Input data:
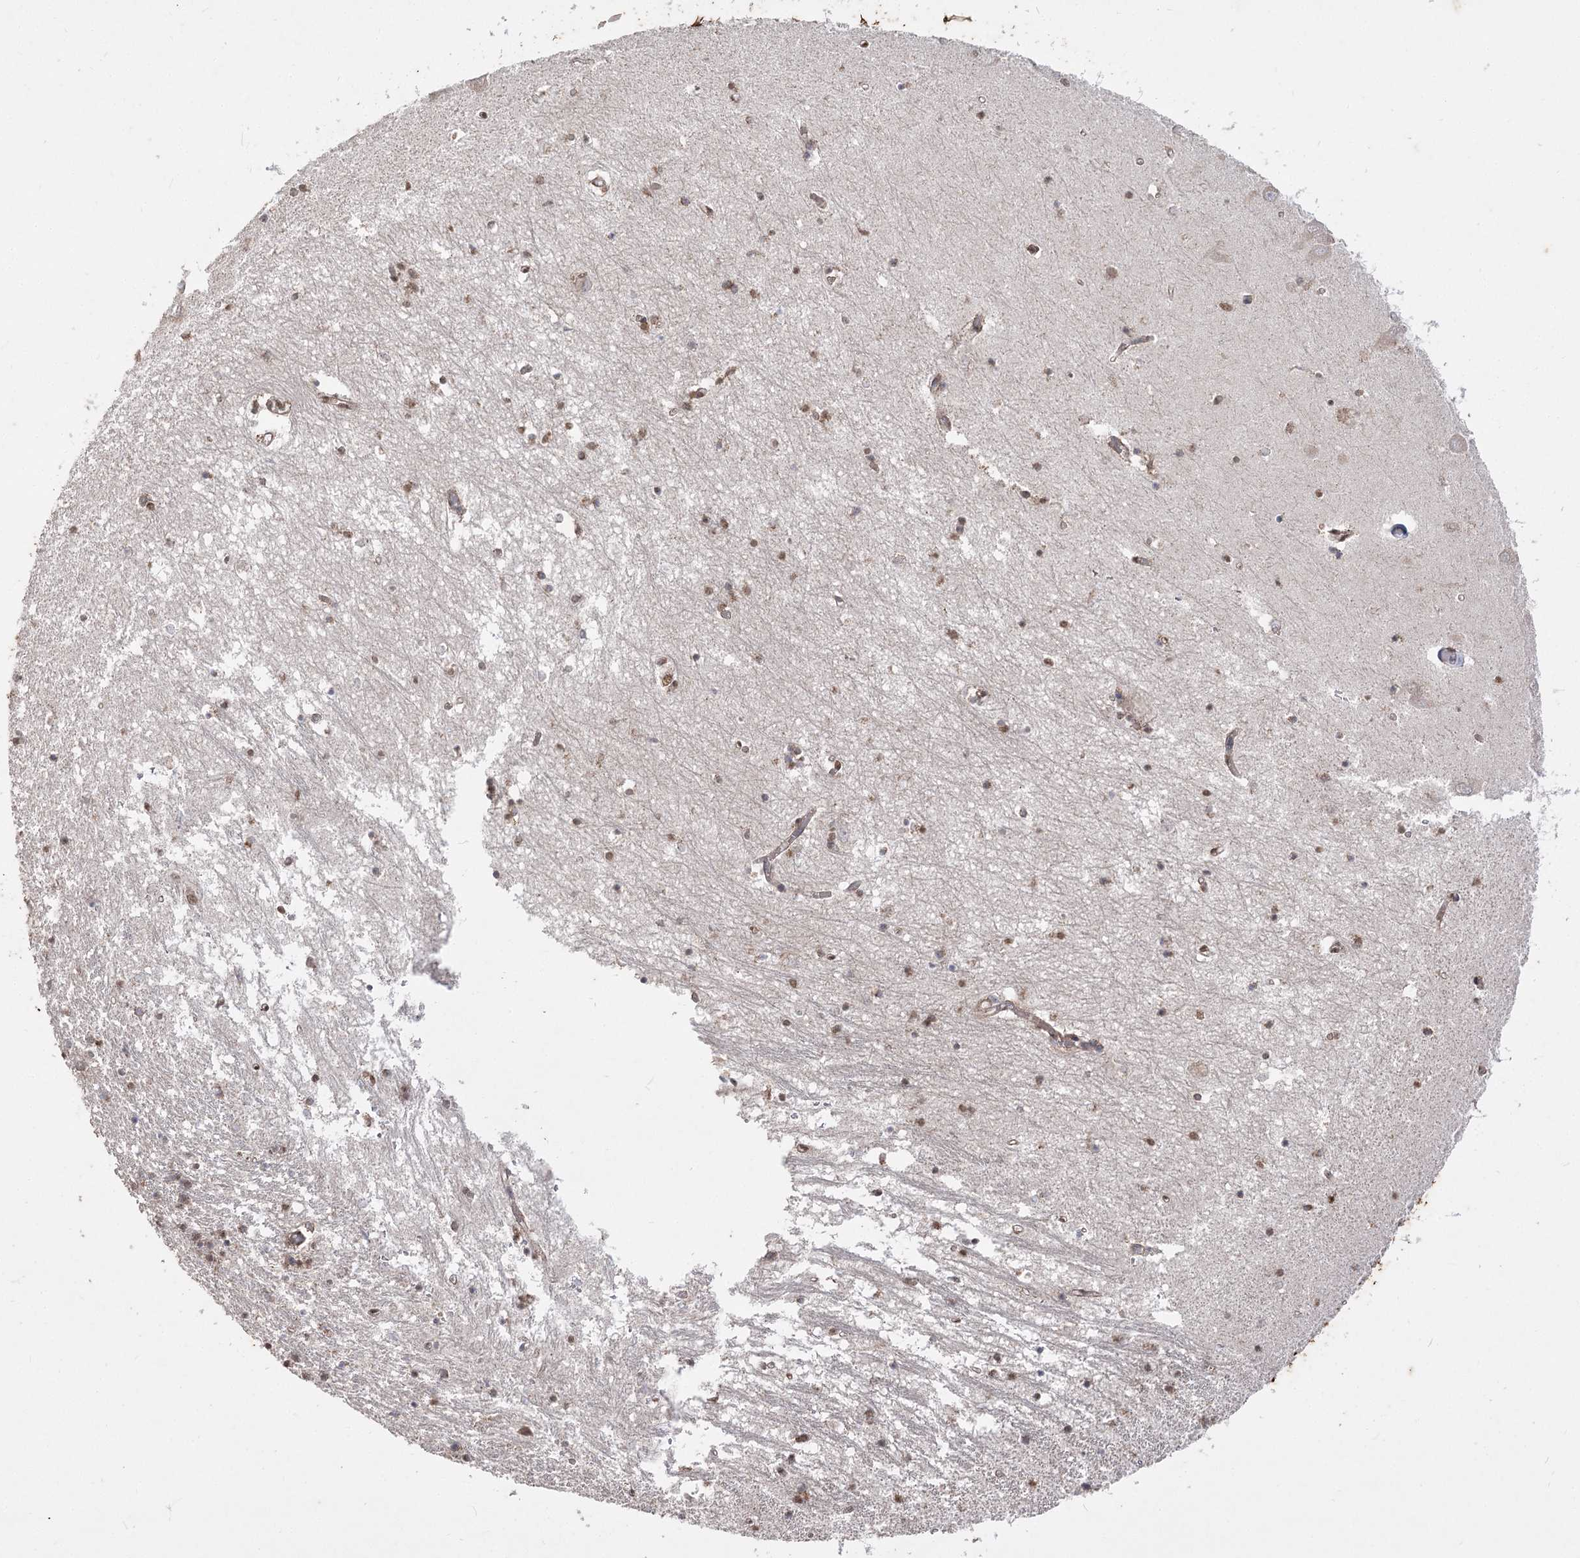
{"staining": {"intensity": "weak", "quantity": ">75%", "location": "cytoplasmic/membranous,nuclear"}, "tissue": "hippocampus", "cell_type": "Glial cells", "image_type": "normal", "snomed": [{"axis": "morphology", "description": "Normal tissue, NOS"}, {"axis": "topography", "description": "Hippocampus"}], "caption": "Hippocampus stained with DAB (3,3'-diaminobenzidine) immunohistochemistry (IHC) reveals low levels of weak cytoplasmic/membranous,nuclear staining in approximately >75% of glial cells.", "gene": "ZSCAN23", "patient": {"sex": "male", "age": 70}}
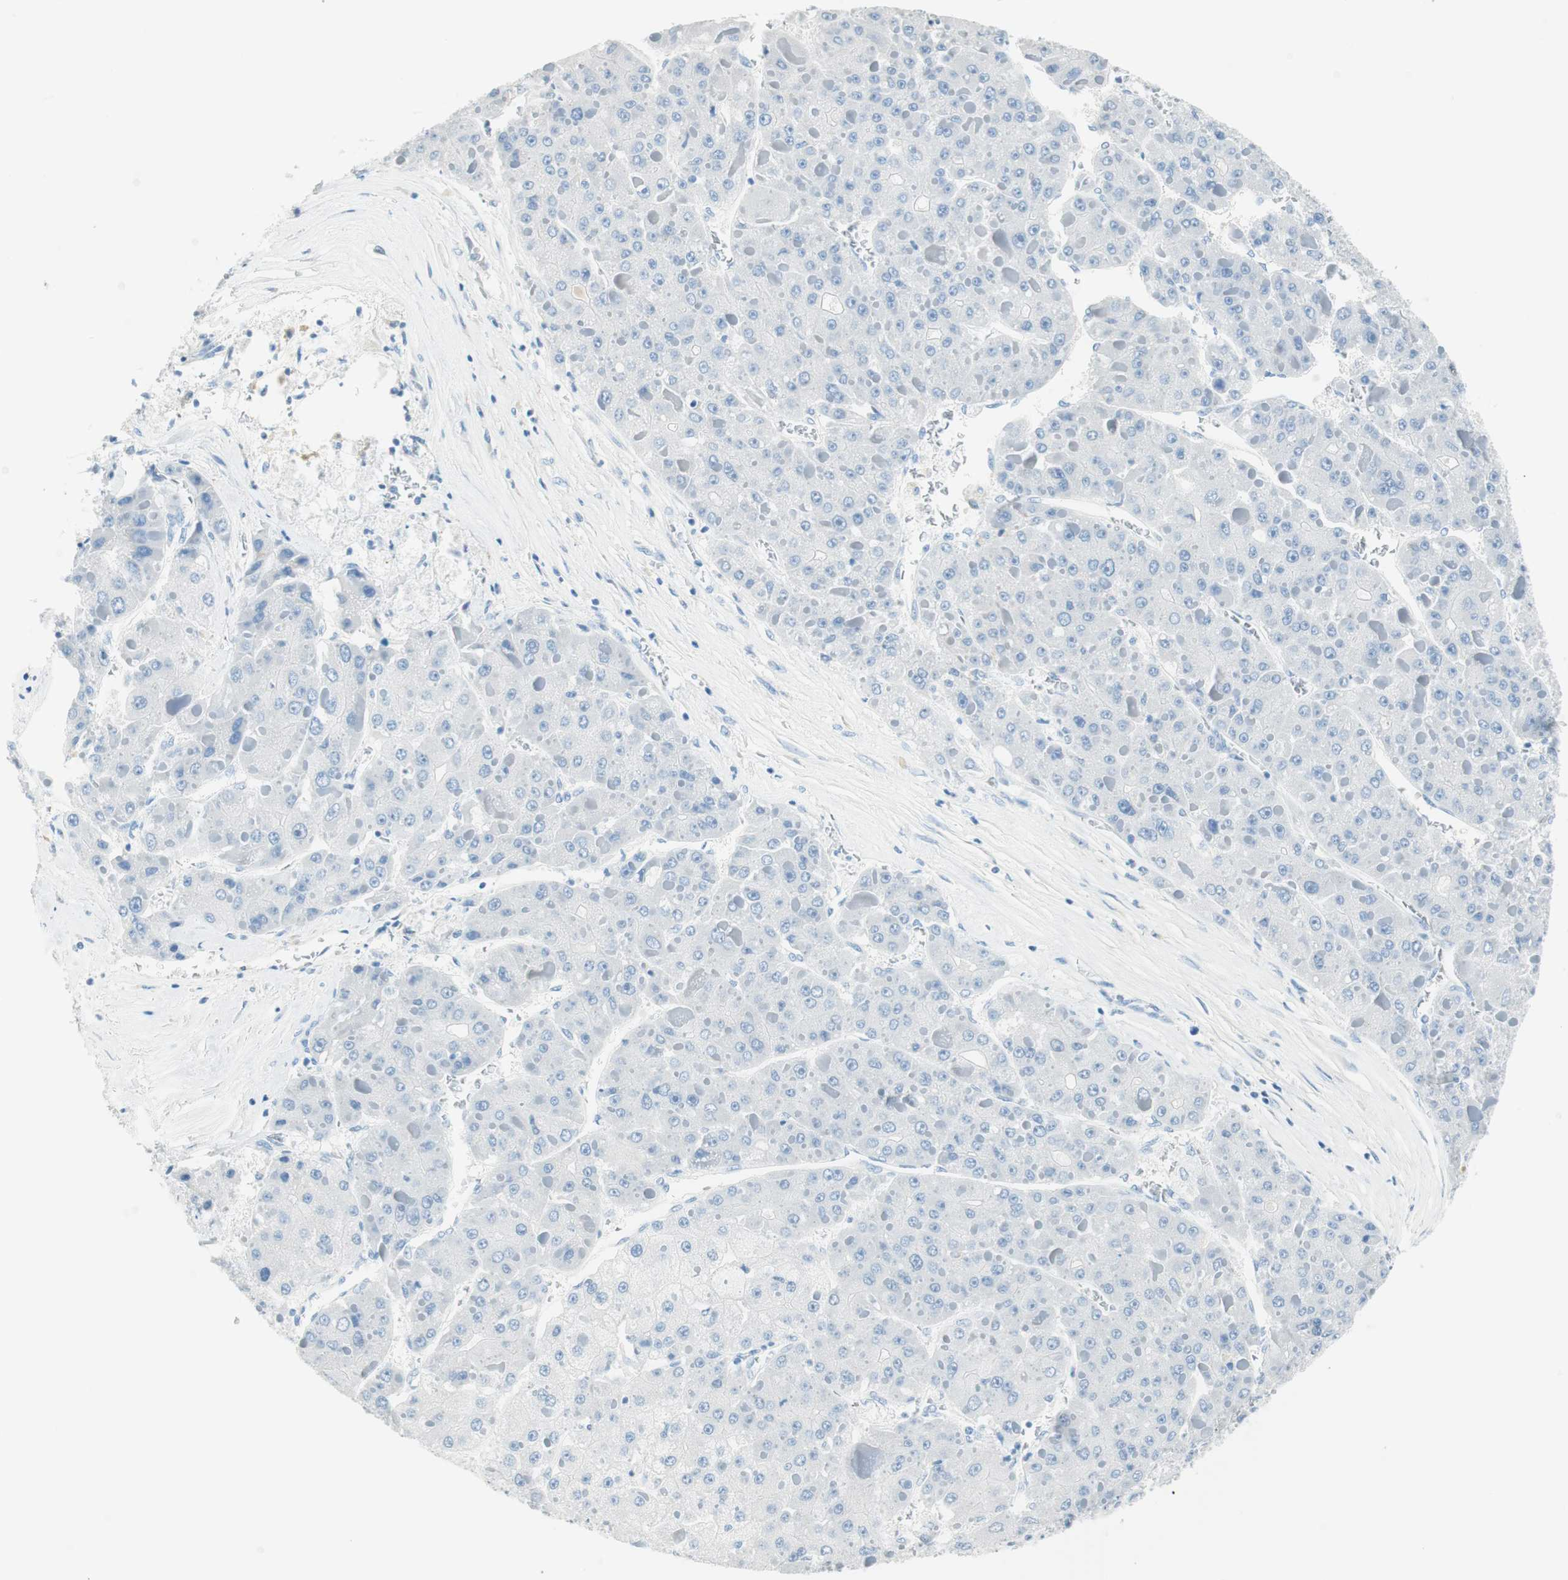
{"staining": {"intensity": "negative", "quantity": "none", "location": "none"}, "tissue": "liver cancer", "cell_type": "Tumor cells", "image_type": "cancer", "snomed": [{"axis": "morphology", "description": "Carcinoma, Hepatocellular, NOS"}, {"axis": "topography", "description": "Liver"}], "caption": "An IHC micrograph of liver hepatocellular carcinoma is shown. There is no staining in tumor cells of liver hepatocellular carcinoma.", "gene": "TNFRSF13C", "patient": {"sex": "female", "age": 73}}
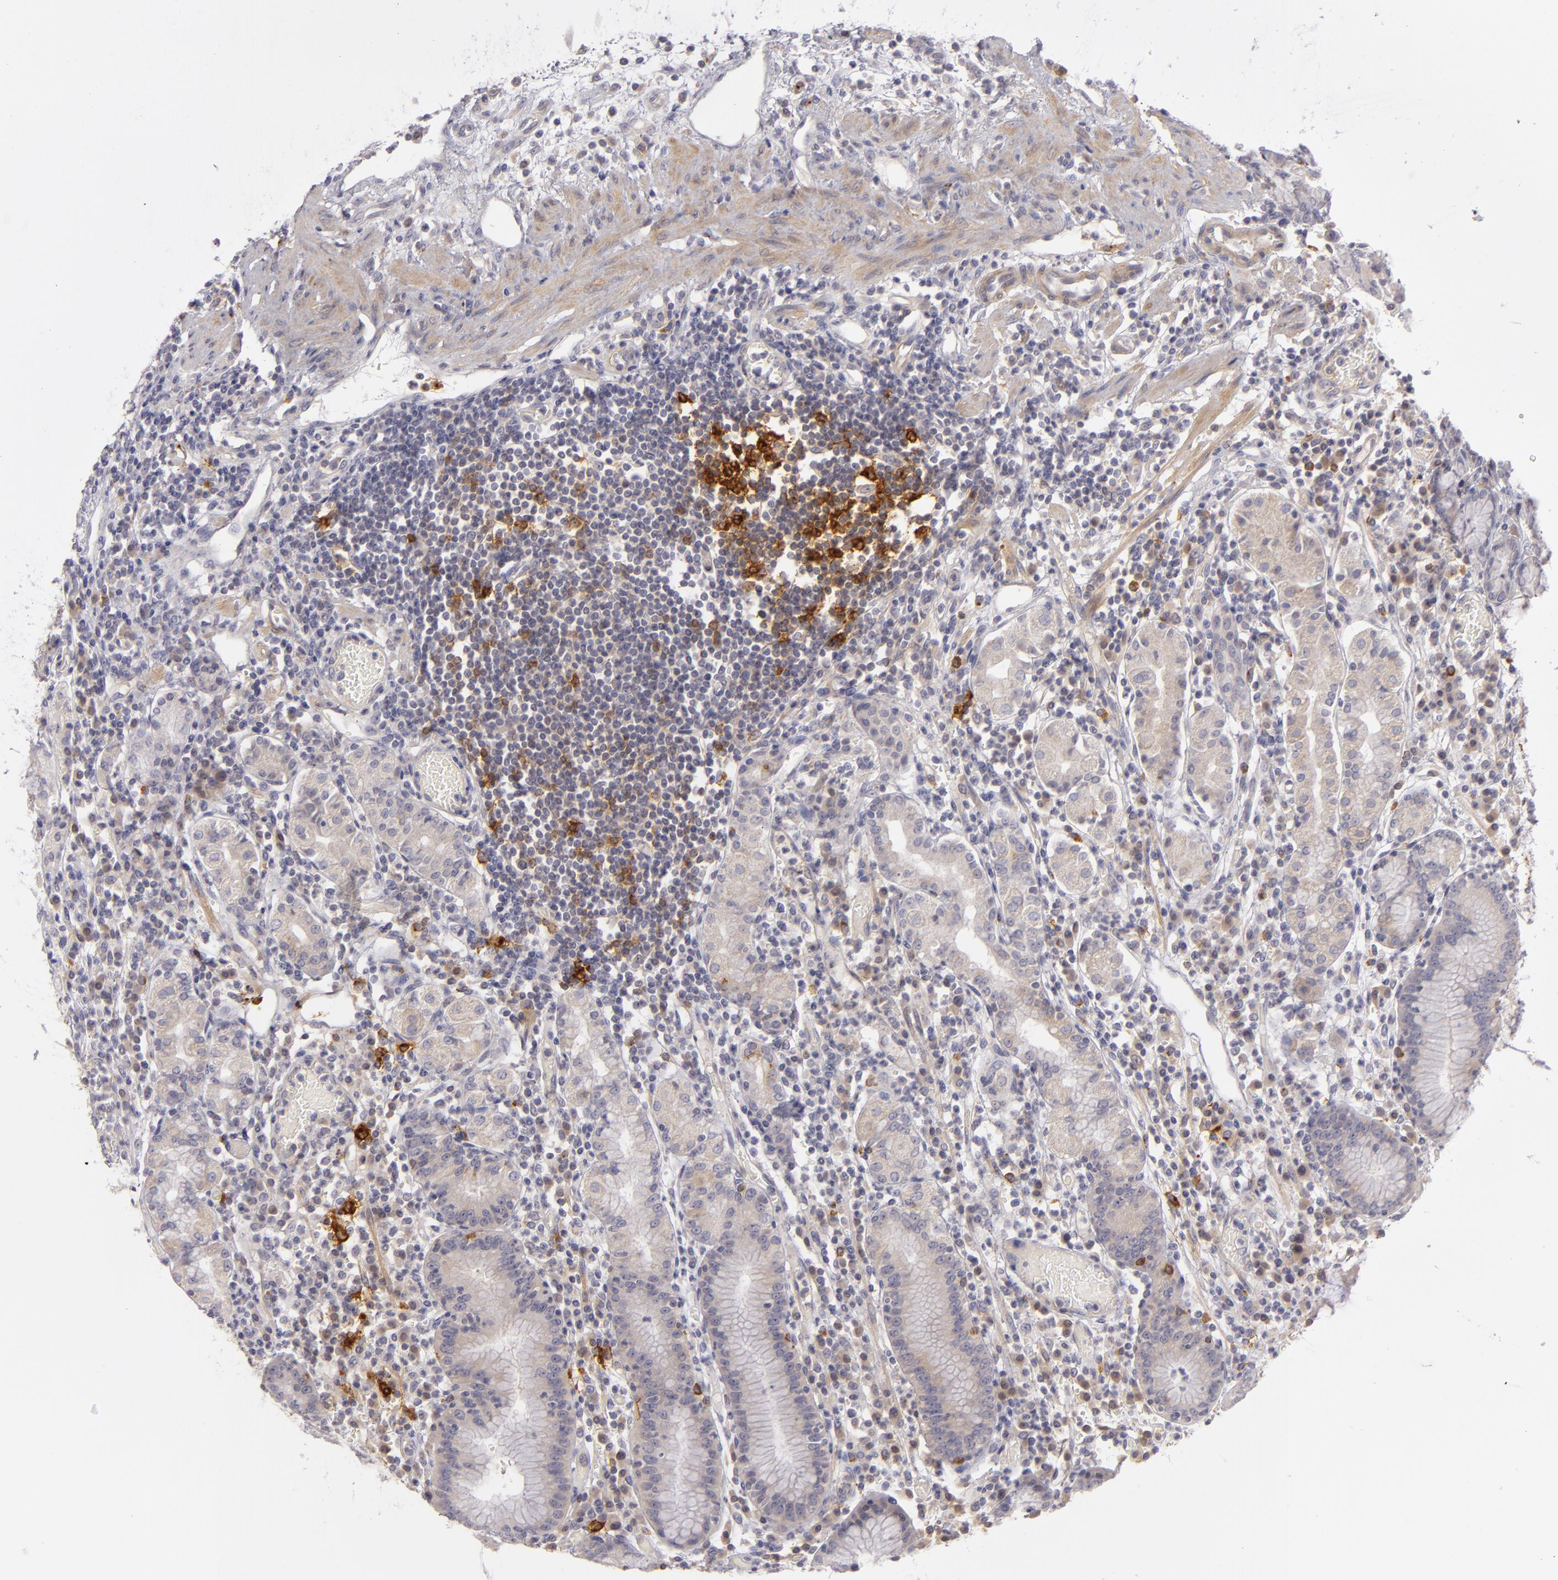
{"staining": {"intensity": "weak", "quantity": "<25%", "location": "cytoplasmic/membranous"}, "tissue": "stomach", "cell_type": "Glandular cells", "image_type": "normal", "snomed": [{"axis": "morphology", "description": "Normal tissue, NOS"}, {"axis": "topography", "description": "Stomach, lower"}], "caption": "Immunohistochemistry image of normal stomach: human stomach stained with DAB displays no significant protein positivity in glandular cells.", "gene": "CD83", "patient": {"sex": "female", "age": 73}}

What the exercise asks:
Exactly as written, repeat the lines of the material above from the first through the line holding "IHC micrograph of", with both ends in the copy and no pictures.

Written response:
{"staining": {"intensity": "weak", "quantity": ">75%", "location": "cytoplasmic/membranous,nuclear"}, "tissue": "hippocampus", "cell_type": "Glial cells", "image_type": "normal", "snomed": [{"axis": "morphology", "description": "Normal tissue, NOS"}, {"axis": "topography", "description": "Hippocampus"}], "caption": "Hippocampus stained with DAB (3,3'-diaminobenzidine) immunohistochemistry (IHC) reveals low levels of weak cytoplasmic/membranous,nuclear staining in approximately >75% of glial cells.", "gene": "ZSCAN23", "patient": {"sex": "male", "age": 70}}
{"staining": {"intensity": "negative", "quantity": "none", "location": "none"}, "tissue": "liver cancer", "cell_type": "Tumor cells", "image_type": "cancer", "snomed": [{"axis": "morphology", "description": "Carcinoma, Hepatocellular, NOS"}, {"axis": "topography", "description": "Liver"}], "caption": "An IHC micrograph of liver hepatocellular carcinoma is shown. There is no staining in tumor cells of liver hepatocellular carcinoma.", "gene": "TNFRSF13C", "patient": {"sex": "female", "age": 73}}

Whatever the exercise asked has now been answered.